## Average Rate of Change of f(x) on [a,b]

### The average rate of change of a function f(x) on the interval [a, b] is a measure of how the function is changing on that interval

The average rate of change of a function f(x) on the interval [a, b] is a measure of how the function is changing on that interval. It provides the average rate at which the function values are changing as the independent variable (x) varies from a to b.

To calculate the average rate of change, you need to find the difference in the function values divided by the difference in the corresponding x-values. Mathematically, it can be represented as:

Average Rate of Change = (f(b) – f(a))/(b – a)

Here, f(b) represents the value of the function at the upper bound of the interval (b), and f(a) represents the value of the function at the lower bound of the interval (a).

For example, let’s say we have the function f(x) = 2x^2 and we want to find the average rate of change on the interval [1, 3].

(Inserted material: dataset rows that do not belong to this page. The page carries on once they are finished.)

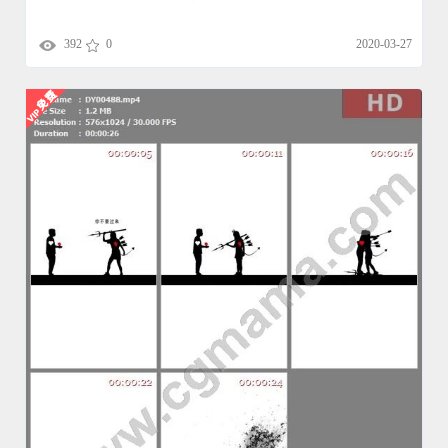
392
0
2020-03-27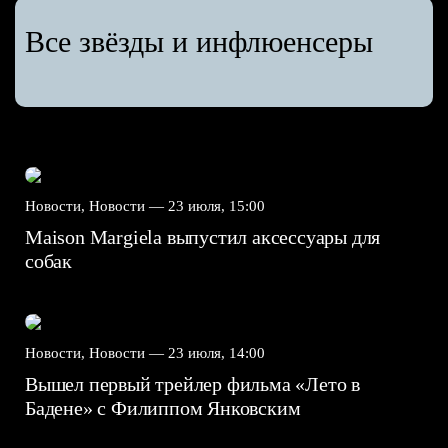
Все звёзды и инфлюенсеры
Новости, Новости —
23 июля, 15:00
Maison Margiela выпустил аксессуары для
собак
Новости, Новости —
23 июля, 14:00
Вышел первый трейлер фильма «Лето в
Бадене» с Филиппом Янковским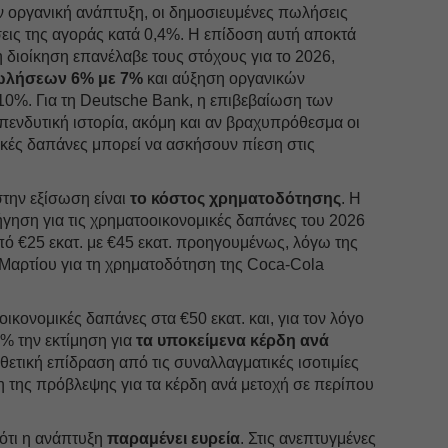
ν οργανική ανάπτυξη, οι δημοσιευμένες πωλήσεις
σεις της αγοράς κατά 0,4%. Η επίδοση αυτή αποκτά
διοίκηση επανέλαβε τους στόχους για το 2026,
ωλήσεων 6% με 7%
και αύξηση οργανικών
10%. Για τη Deutsche Bank, η επιβεβαίωση των
πενδυτική ιστορία, ακόμη και αν βραχυπρόθεσμα οι
κές δαπάνες μπορεί να ασκήσουν πίεση στις
στην εξίσωση είναι
το κόστος χρηματοδότησης
. Η
γηση για τις χρηματοοικονομικές δαπάνες του 2026
από €25 εκατ. με €45 εκατ. προηγουμένως, λόγω της
Μαρτίου για τη χρηματοδότηση της Coca-Cola
οοικονομικές δαπάνες στα €50 εκατ. και, για τον λόγο
2% την εκτίμηση για
τα υποκείμενα κέρδη ανά
θετική επίδραση από τις συναλλαγματικές ισοτιμίες
η της πρόβλεψης για τα κέρδη ανά μετοχή σε περίπου
 ότι η ανάπτυξη
παραμένει ευρεία
. Στις ανεπτυγμένες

First, we calculate f(3) and f(1):

f(3) = 2(3)^2 = 2(9) = 18

f(1) = 2(1)^2 = 2(1) = 2

Next, we find the difference in function values and the difference in x-values:

f(b) – f(a) = 18 – 2 = 16

b – a = 3 – 1 = 2

Finally, we divide the difference in function values by the difference in x-values to get the average rate of change:

Average Rate of Change = 16/2 = 8

Therefore, the average rate of change of f(x) = 2x^2 on the interval [1, 3] is 8. This means that on average, the function values are changing by 8 units as x varies from 1 to 3.

Note: The average rate of change provides a summary measure of the function’s behavior on the interval. It gives you an idea of the overall trend rather than the specific instantaneous rate of change at any point.